La speranza che scaccia la paura

La speranza che scaccia la paura

Avvicinandoci al Festival Biblico, in programma dal 18 al 27 maggio a Vicenza, suggeriamo alcune letture che possono aiutare a prepararsi all’evento. Naturalmente non è possibile esaurire qui una ricerca bibliografica sul tema della paura e della speranza nella prospettiva della Sacra Scrittura, ma gli spunti che offriamo possono servire da introduzione all’argomento.

Enzo Bianchi, priore della comunità monastica di Bose, in Perché avete paura?, pubblicato da Mondadori nel 2011 (120 pp., 16 euro), affronta il tema della croce attraverso il Vangelo di san Marco e invita i cristiani ad abbandonarsi alla fede come medicina che può guarire dalla paura della sofferenza e del dolore.

Padre Bartolomeo Sorge, noto gesuita, nel suo Il coraggio della speranza propone alcune piste perché i cristiani possano essere nella vita pubblica segni eloquenti di speranza in una società avvolta nella paura. Questo suo libro recente, edito da Gabrielli Editori nel 2010 (108 pp., 10 euro) è un agile strumento in cui trovare risposte alla domanda su quale sia il ruolo dei fedeli laici in un contesto pluralistico e secolarizzato come il nostro mondo globalizzato.

Vivente è la nostra speranza è l’ultimo testo dell’arcivescovo di Campobasso Gian Carlo Maria Bregantini, uscito nel 2006 per i tipi di Elledici (176 pp, 7 euro). La sfida odierna è quella di resistere al male diffuso: non siamo soli in questa battaglia.
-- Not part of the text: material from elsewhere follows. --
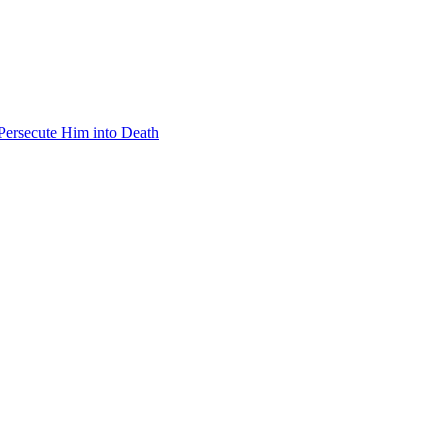
 Persecute Him into Death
La Parola di Dio, se interpellata e ascoltata – afferma il vescovo di origine trentina -, può orientare la nostra vita e essere luce di salvezza.

Una figura di spicco che viene subito alla memoria pensando al tema della speranza come strumento per lottare contro la paura è quella del Papa Giovanni Paolo II, con il suo Varcare la Soglia della Speranza, il libro-intervista con Vittorio Messori pubblicato nel 1994 e la sua biografia Testimone della speranza, scritta dal teologo George Weigel nel 1999, edita da Mondadori.

Se papa Wojtyla ha affrontato la speranza da un punto di vista «esistenziale», a Benedetto XVI il merito di aver presentato tale virtù teologale con una profonda enciclica, la sua «Spe Salvi».

Capitolo testimonianze: il nome del cardinale vietnamita François Xavier Nguyen Van Thuân, scomparso a Roma dieci anni fa, che trascorse 13 anni in carcere per la sua fede indomita, è stato un esempio illuminante della bellezza di testimoniare con gioia l’appartenenza a Cristo e sulla consapevolezza che la speranza non delude.
Il cammino della speranza (Città Nuova editrice, 1992, 202 pp., 15 euro) è stato da lui scritto negli anni di carcere, ricopiato clandestinamente, ed è servito a confermare nella fede il suo popolo lontano dal suo pastore. Testimoni della speranza (Città Nuova editrice, 2000, 291 pp., 14 euro), raccoglie le meditazioni realizzate per gli esercizi spirituali della Curia romana nel 2000 in cui il prelato asiatico ha riflettuto sulla necessità di render conto della propria speranza cristiana. Sono meditazioni sulla speranza nel mondo di oggi che invitano a lasciarsi attrarre e guidare dalla potenza della parola di Dio. Il miracolo della speranza (Edizioni san Paolo, 2004, 318 pp., 18 euro) è una sorta di resoconto della vita del vescovo vietnamita, trascorsa tutta all’insegna di una fiducia totale nella Provvidenza e di una incrollabile speranza saldamente radicata in Dio.